Research Interests
- Software Reuse with Software Product Lines; Variabliity Management; Model-driven Engineering; UML and Metamodeling; and Software Process Lines;
- Software Architecture, Reference Architectures, and Evaluation;
- Software Quality, Metrics and Meaures;
- Software Engineering Controlled Experiments, registered reports, ontologies, and education;
- Education in Software Engineering;
- Open Science for Software Engineering Research: preservation, provenance, curation, transparency; and research integrity;
- Evidence-based Digital Forensics and Controlled Experimentation;
- Reference Architectures for Digital Forensics Tools;
- Digital Forensics Feminicide Perspective;
- Digital Forensics Education and Training;
- Open Science for Digital Forensics Research;
- Open Science Education and Training.
Research Groups
Current Research Projects
Open Science Practices for the Evolution of Software Engineering Research and Practice
This project aims at investigating and applying open science practices to favoring the evolution of several aspects of software engineering studies, such as increasing reproducibliity, transparency, and reliabliity.
As today's software impacts society directly, software engineering research and practice should scientifically evolve as a science, from which produced artifacts (outputs) from research and practice are widely open.
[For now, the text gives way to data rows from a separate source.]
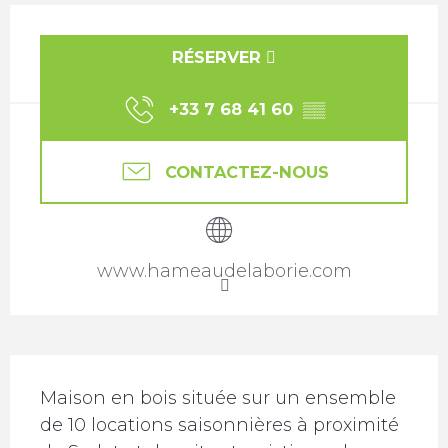
Ouverture et coordonnées
RÉSERVER
+33 7 68 41 60
▒▒
CONTACTEZ-NOUS
www.hameaudelaborie.com
Description
Maison en bois située sur un ensemble 
de 10 locations saisonnières à proximité 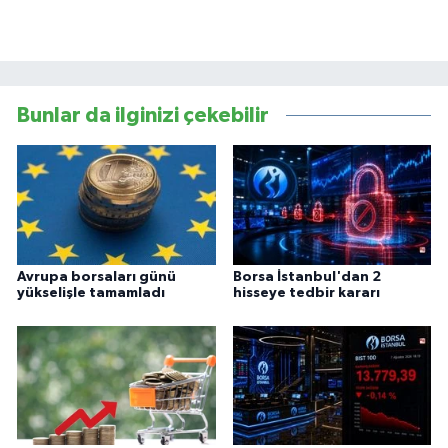
Bunlar da ilginizi çekebilir
Avrupa borsaları günü
Borsa İstanbul'dan 2
yükselişle tamamladı
hisseye tedbir kararı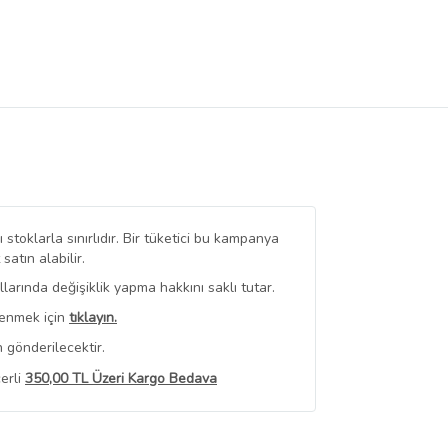
stoklarla sınırlıdır. Bir tüketici bu kampanya
tın alabilir.
arında değişiklik yapma hakkını saklı tutar.
renmek için
tıklayın.
 gönderilecektir.
erli
350,00 TL Üzeri Kargo Bedava
 Görüntüle
iyat bilgileri, satıcı tarafından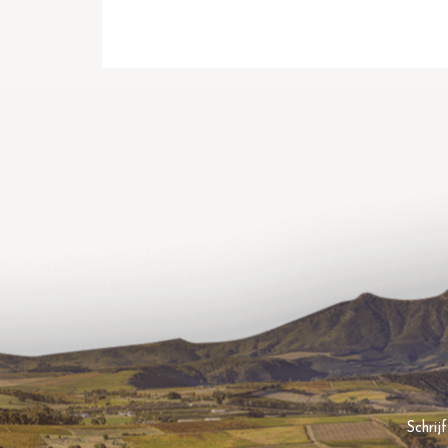
Schrij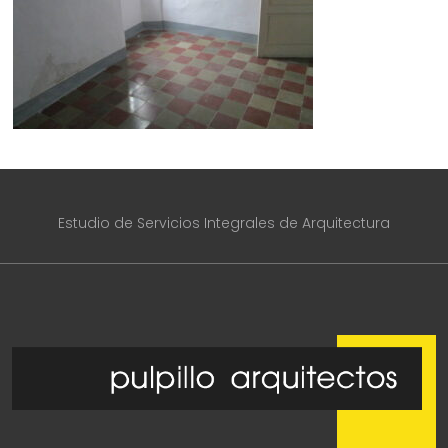
Estudio de Servicios Integrales de Arquitectura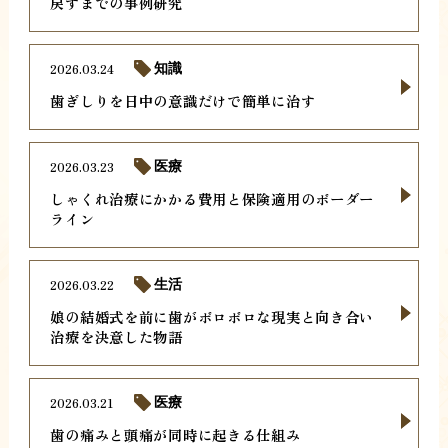
戻すまでの事例研究
2026.03.24
知識
歯ぎしりを日中の意識だけで簡単に治す
2026.03.23
医療
しゃくれ治療にかかる費用と保険適用のボーダー
ライン
2026.03.22
生活
娘の結婚式を前に歯がボロボロな現実と向き合い
治療を決意した物語
2026.03.21
医療
歯の痛みと頭痛が同時に起きる仕組み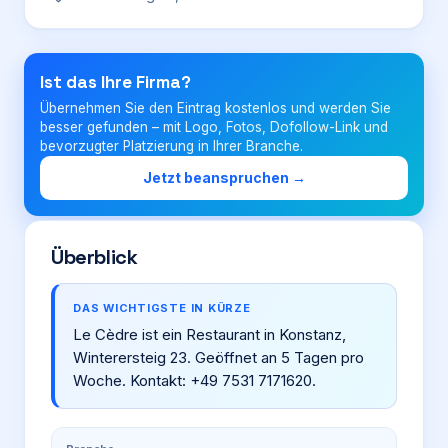
Login
Ist das Ihre Firma?
Übernehmen Sie den Eintrag kostenlos und werden Sie
Firma eintragen
besser gefunden – mit Logo, Fotos, Dofollow-Link und
bevorzugter Platzierung in Ihrer Branche.
Jetzt beanspruchen →
Überblick
DAS WICHTIGSTE IN KÜRZE
Le Cèdre ist ein Restaurant in Konstanz,
Winterersteig 23. Geöffnet an 5 Tagen pro
Woche. Kontakt: +49 7531 7171620.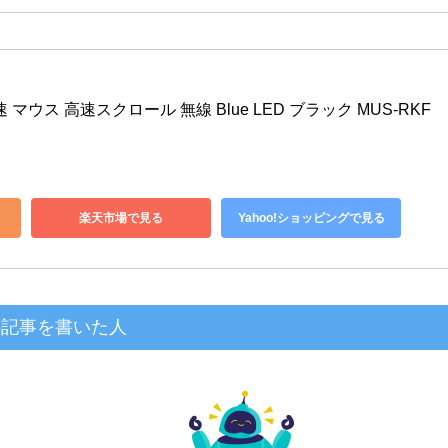
速 マウス 高速スクロール 無線 Blue LED ブラック MUS-RKF
楽天市場で見る
Yahoo!ショッピングで見る
の記事を書いた人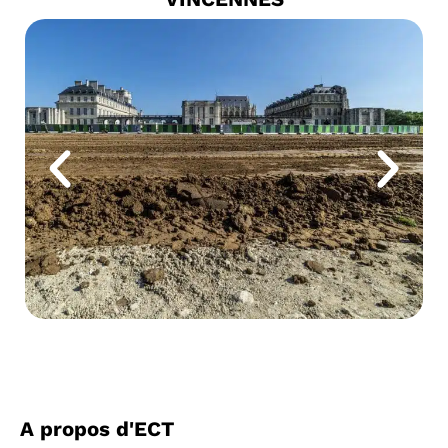
Crédit : Pierre Charlier
A propos d'ECT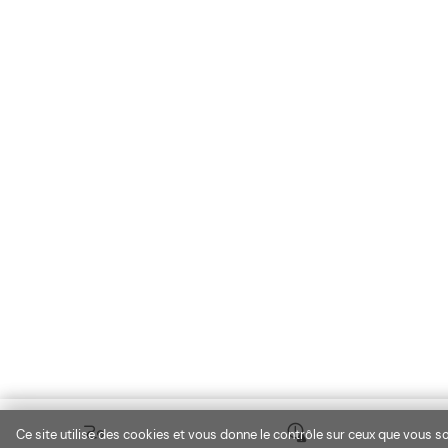
Ce site utilise des cookies et vous donne le contrôle sur ceux que vous so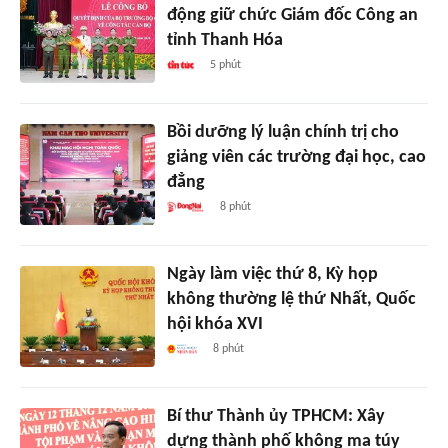
động giữ chức Giám đốc Công an
tỉnh Thanh Hóa
5 phút
Bồi dưỡng lý luận chính trị cho
giảng viên các trường đại học, cao
đẳng
8 phút
Ngày làm việc thứ 8, Kỳ họp
không thường lệ thứ Nhất, Quốc
hội khóa XVI
8 phút
Bí thư Thành ủy TPHCM: Xây
dựng thành phố không ma túy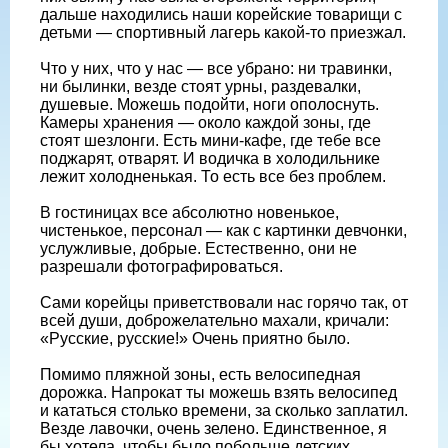
дальше находились наши корейские товарищи с
детьми — cпортивный лагерь какой-то приезжал.
Что у них, что у нас — все убрано: ни травинки,
ни былинки, везде стоят урны, раздевалки,
душевые. Можешь подойти, ноги ополоснуть.
Камеры хранения — около каждой зоны, где
стоят шезлонги. Есть мини-кафе, где тебе все
поджарят, отварят. И водичка в холодильнике
лежит холодненькая. То есть все без проблем.
В гостиницах все абсолютно новенькое,
чистенькое, персонал — как с картинки девчонки,
услужливые, добрые. Естественно, они не
разрешали фотографироваться.
Сами корейцы приветствовали нас горячо так, от
всей души, доброжелательно махали, кричали:
«Русские, русские!» Очень приятно было.
Помимо пляжной зоны, есть велосипедная
дорожка. Напрокат ты можешь взять велосипед
и кататься столько времени, за сколько заплатил.
Везде лавочки, очень зелено. Единственное, я
бы хотела, чтобы было побольше детских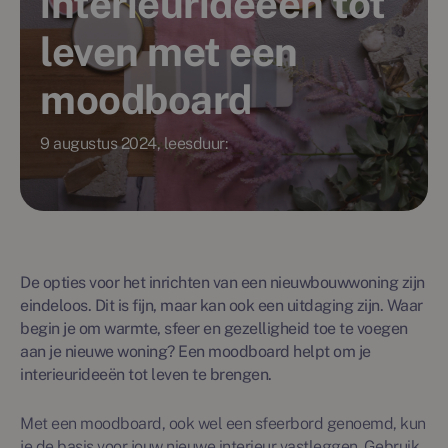
interieurideeën tot
leven met een
moodboard
9 augustus 2024, leesduur:
De opties voor het inrichten van een nieuwbouwwoning zijn
eindeloos. Dit is fijn, maar kan ook een uitdaging zijn. Waar
begin je om warmte, sfeer en gezelligheid toe te voegen
aan je nieuwe woning? Een moodboard helpt om je
interieurideeën tot leven te brengen.
Met een moodboard, ook wel een sfeerbord genoemd, kun
je de basis voor jouw nieuwe interieur vastleggen. Gebruik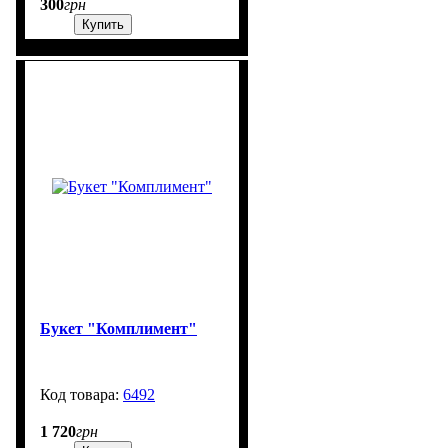
300
грн
Купить
Букет "Комплимент"
6492
900
1 720
грн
Therefore, collaborativelly evoling the area is a must as crosscutting area for all sciences. By doing this, we impact the main sustainable development goals of the United Nations and UNESCO. We then strongly believe in better software, better society!
The main objectives of this project are:
- investigate open science practices that lead software engineering empirical studies to be reproducible, transparent, and reliable;
- determine what open science practices are sustainable for a better software research;
- define a research and education agenda for open science in the context of software engineering;
- introduce open science as a fundamental course, initially, to graduate students;
- define registered reports and templates for software engineering experiments;
- provide a platform/portal for conducting software engineering experiments supporting open science practices and reproducibility;
- start an institutional (UEM's) initiave on open science to all research areas;
- form open science advocators to spread the word.
We have currently involved to this project: 4 Ph.D. candidates, 2 Master's students, and 2 undergrad students.